Von Ernst Weisenfeld

Paris, im Juli

Kurz vor dem großen Wahlsieg hat General de Gaulle in einen Trinkspruch auf den scheidenden deutschen Botschafter Klaiber einen Stoßseufzer eingeflochten: "Nichts ist leicht in Paris. Das gilt für jeden, wer er auch sei, und mir können Sie es glauben."

Doch sollte niemand zuviel Hoffnung darauf setzen, daß die gaullistische Außenpolitik nach den Mai-Ereignissen und unter dem Druck wirtschaftlichen Sorgen lange auf ihr oberstes Gesetz verzichten wird: Prestige zu suchen und zu verbreiten.

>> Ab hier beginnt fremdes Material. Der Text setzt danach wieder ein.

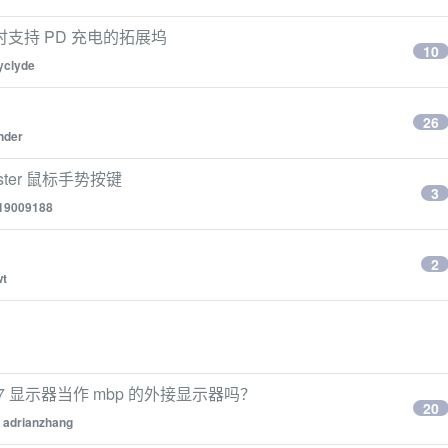
t 同时支持 PD 充电的拓展坞
10
lyclyde
26
nder
aster 鼠标手势按键
3
19009188
2
wt
017 显示器当作 mbp 的外接显示器吗？
20
y
adrianzhang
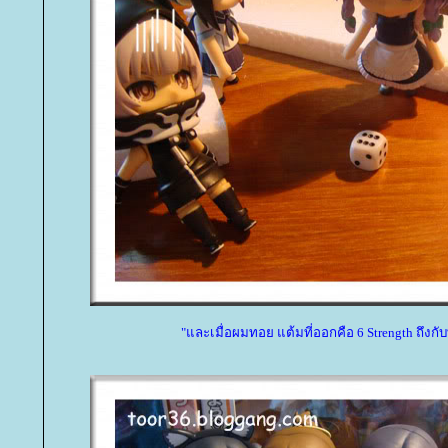
"และเมื่อผมทอย แต้มที่ออกคือ 6 Strength ถึงกั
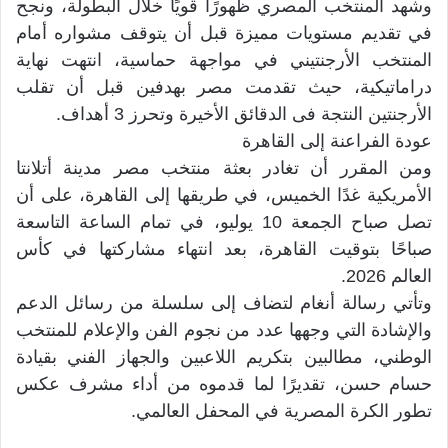
وشهد المنتخب المصري ظهورًا قويًا خلال البطولة، ونجح
في تقديم مستويات مميزة قبل أن يتوقف مشواره أمام
المنتخب الأرجنتيني في مواجهة حماسية، انتهت نهاية
دراماتيكية، حيث تقدمت مصر بهدفين قبل أن تقلب
الأرجنتين النتجة فى الدقائق الأخيرة وتحرز 3 أهداف.
عودة الفراعنة إلى القاهرة
ومن المقرر أن تغادر بعثة منتخب مصر مدينة أتلانتا
الأمريكية غدًا الخميس، في طريقها إلى القاهرة، على أن
تصل صباح الجمعة 10 يوليو، في تمام الساعة التاسعة
صباحًا بتوقيت القاهرة، بعد انتهاء مشاركتها في كأس
العالم 2026.
وتأتي رسالة أنغام لتضاف إلى سلسلة من رسائل الدعم
والإشادة التي وجهها عدد من نجوم الفن والإعلام للمنتخب
الوطني، مطالبين بتكريم اللاعبين والجهاز الفني بقيادة
حسام حسن، تقديرًا لما قدموه من أداء مشرف عكس
تطور الكرة المصرية في المحفل العالمي.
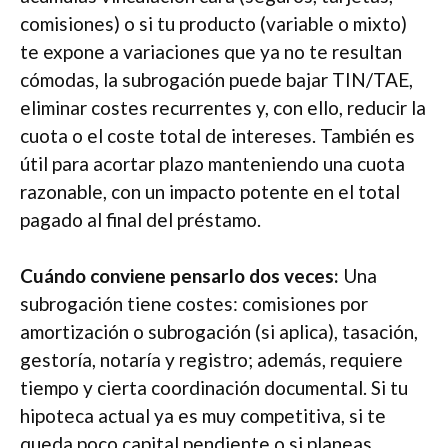
comisiones) o si tu producto (variable o mixto)
te expone a variaciones que ya no te resultan
cómodas, la subrogación puede bajar TIN/TAE,
eliminar costes recurrentes y, con ello, reducir la
cuota o el coste total de intereses. También es
útil para acortar plazo manteniendo una cuota
razonable, con un impacto potente en el total
pagado al final del préstamo.
Cuándo conviene pensarlo dos veces:
Una
subrogación tiene costes: comisiones por
amortización o subrogación (si aplica), tasación,
gestoría, notaría y registro; además, requiere
tiempo y cierta coordinación documental. Si tu
hipoteca actual ya es muy competitiva, si te
queda poco capital pendiente o si planeas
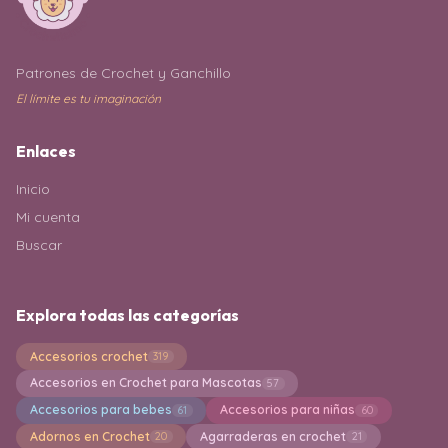
Patrones de Crochet y Ganchillo
El límite es tu imaginación
Enlaces
Inicio
Mi cuenta
Buscar
Explora todas las categorías
Accesorios crochet
319
Accesorios en Crochet para Mascotas
57
Accesorios para bebes
Accesorios para niñas
61
60
Adornos en Crochet
Agarraderas en crochet
20
21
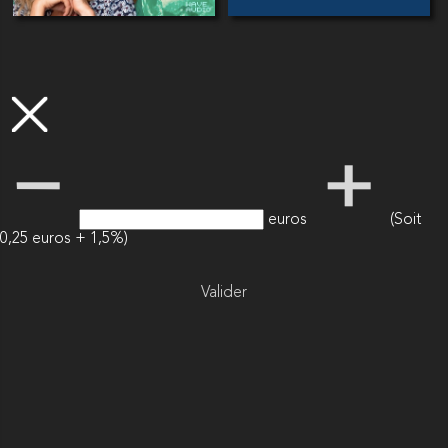
euros
(Soit
0,25 euros + 1,5%)
Valider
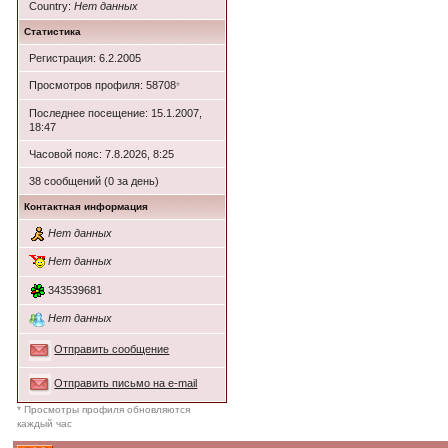
Country:
Нет данных
Статистика
Регистрация: 6.2.2005
Просмотров профиля: 58708
*
Последнее посещение: 15.1.2007,
18:47
Часовой пояс: 7.8.2026, 8:25
38 сообщений (0 за день)
Контактная информация
Нет данных
Нет данных
343539681
Нет данных
Отправить сообщение
Отправить письмо на e-mail
* Просмотры профиля обновляются
каждый час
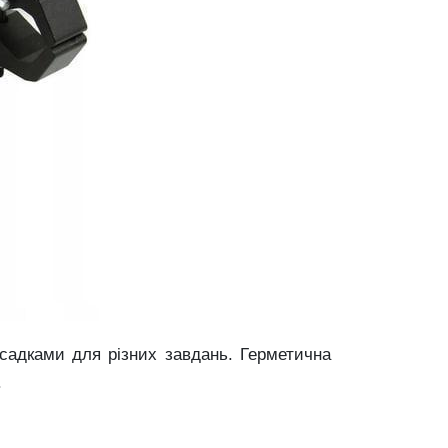
асадками для різних завдань. Герметична
.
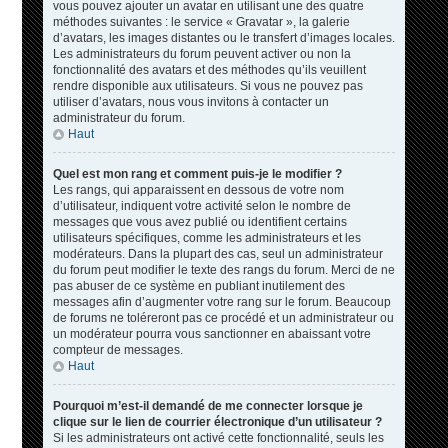
vous pouvez ajouter un avatar en utilisant une des quatre
méthodes suivantes : le service « Gravatar », la galerie
d’avatars, les images distantes ou le transfert d’images locales.
Les administrateurs du forum peuvent activer ou non la
fonctionnalité des avatars et des méthodes qu’ils veuillent
rendre disponible aux utilisateurs. Si vous ne pouvez pas
utiliser d’avatars, nous vous invitons à contacter un
administrateur du forum.
Haut
Quel est mon rang et comment puis-je le modifier ?
Les rangs, qui apparaissent en dessous de votre nom
d’utilisateur, indiquent votre activité selon le nombre de
messages que vous avez publié ou identifient certains
utilisateurs spécifiques, comme les administrateurs et les
modérateurs. Dans la plupart des cas, seul un administrateur
du forum peut modifier le texte des rangs du forum. Merci de ne
pas abuser de ce système en publiant inutilement des
messages afin d’augmenter votre rang sur le forum. Beaucoup
de forums ne toléreront pas ce procédé et un administrateur ou
un modérateur pourra vous sanctionner en abaissant votre
compteur de messages.
Haut
Pourquoi m’est-il demandé de me connecter lorsque je
clique sur le lien de courrier électronique d’un utilisateur ?
Si les administrateurs ont activé cette fonctionnalité, seuls les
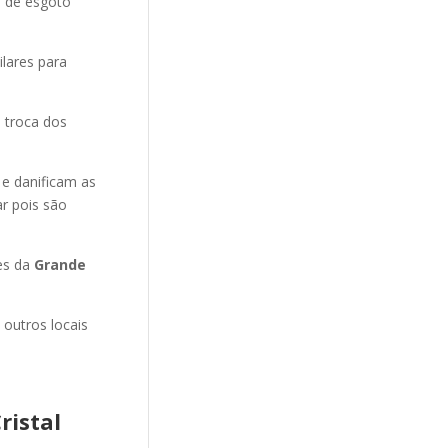
o de esgoto
ilares para
 troca dos
 e danificam as
r pois são
es da
Grande
 outros locais
ristal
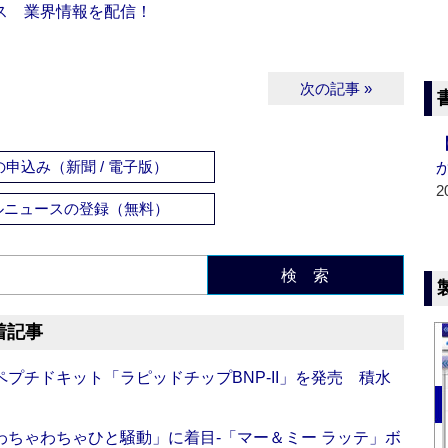
ス 業界情報を配信！
次の記事 »
申込み（新聞 / 電子版）
2
ルニュースの登録（無料）
検 索
着記事
プチドキット「ラピッドチップBNP-II」を発売 積水
ちゃわちゃひと騒動」に着目‐「マー＆ミー ラッテ」ボ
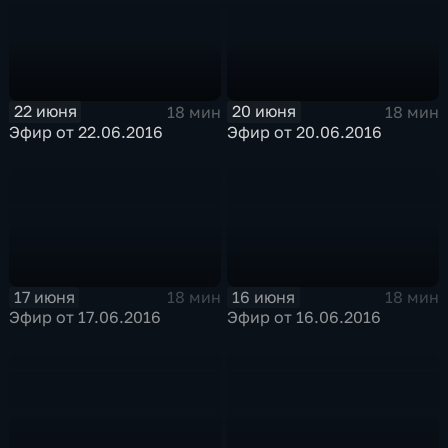
22 июня
20 июня
18 мин
18 мин
Эфир от 22.06.2016
Эфир от 20.06.2016
17 июня
16 июня
18 мин
18 мин
Эфир от 17.06.2016
Эфир от 16.06.2016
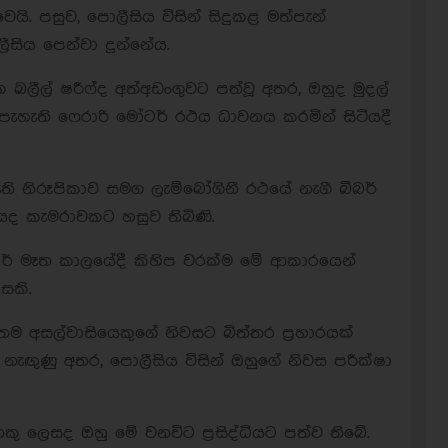
ි. පසුව, පොලීසිය විසින් සිදුකළ මත්පැන්
ීසිය පෙන්වා දුන්නේය.
 ඛලීල් ෂරීෆ්ද අත්අඩංගුවට පත්වූ අතර, ඔහුද මුදල්
පැහැති ෆෙරාරි මෝටර් රථය ධාවනය කරමින් සිටියදී
ැති නිරූපිකාව සමග ලැම්බෝගිනී රථයේ නැගී බීබර්
රයද කැමරාවකට හසුව තිබිණි.
ීබර් මෑත කාලයේදී කිහිප වරක්ම මේ ආකාරයෙන්
සකි.
ම අසල්වාසියෙකුගේ නිවසට බිත්තර ප්‍රහාරයක්
ඟුණු අතර, පොලීසිය විසින් ඔහුගේ නිවස පරීක්ෂා
ලෙසද ඔහු මේ වනවිට ප්‍රසිද්ධියට පත්ව තිබේ.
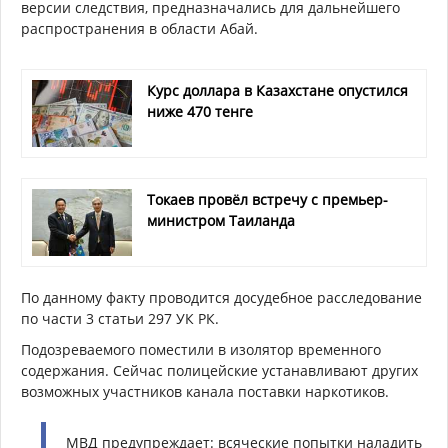
версии следствия, предназначались для дальнейшего
распространения в области Абай.
Курс доллара в Казахстане опустился
ниже 470 тенге
Токаев провёл встречу с премьер-
министром Таиланда
По данному факту проводится досудебное расследование
по части 3 статьи 297 УК РК.
Подозреваемого поместили в изолятор временного
содержания. Сейчас полицейские устанавливают других
возможных участников канала поставки наркотиков.
МВД предупреждает: всяческие попытки наладить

Die Meisterschaft, mit der die Wahlen gewonnen wurden, hat einen Teil des Schadens schon wieder behoben, den die Innenpolitik in der Außenpolitik anrichtete. Der Rest ist eine Frage der Zeit – vorausgesetzt, daß der Eindruck, Frankreich sei mit ansteckenden sozialen Krankheiten behaftet, langsam verschwindet.

Es bleiben aber noch längere Zeit zumindest drei Handikaps für die französische Diplomatie. Die Frage ist, ob sie das Gefüge der Außenpolitik an entscheidender Stelle belasten.

Die erste Schwierigkeit ergibt sich aus der Schwächung des Franken und aus den außenwirtschaftlichen Problemen überhaupt, die von den massiven Lohnerhöhungen ausgehen, mit denen die Streikwelle gestoppt wurde.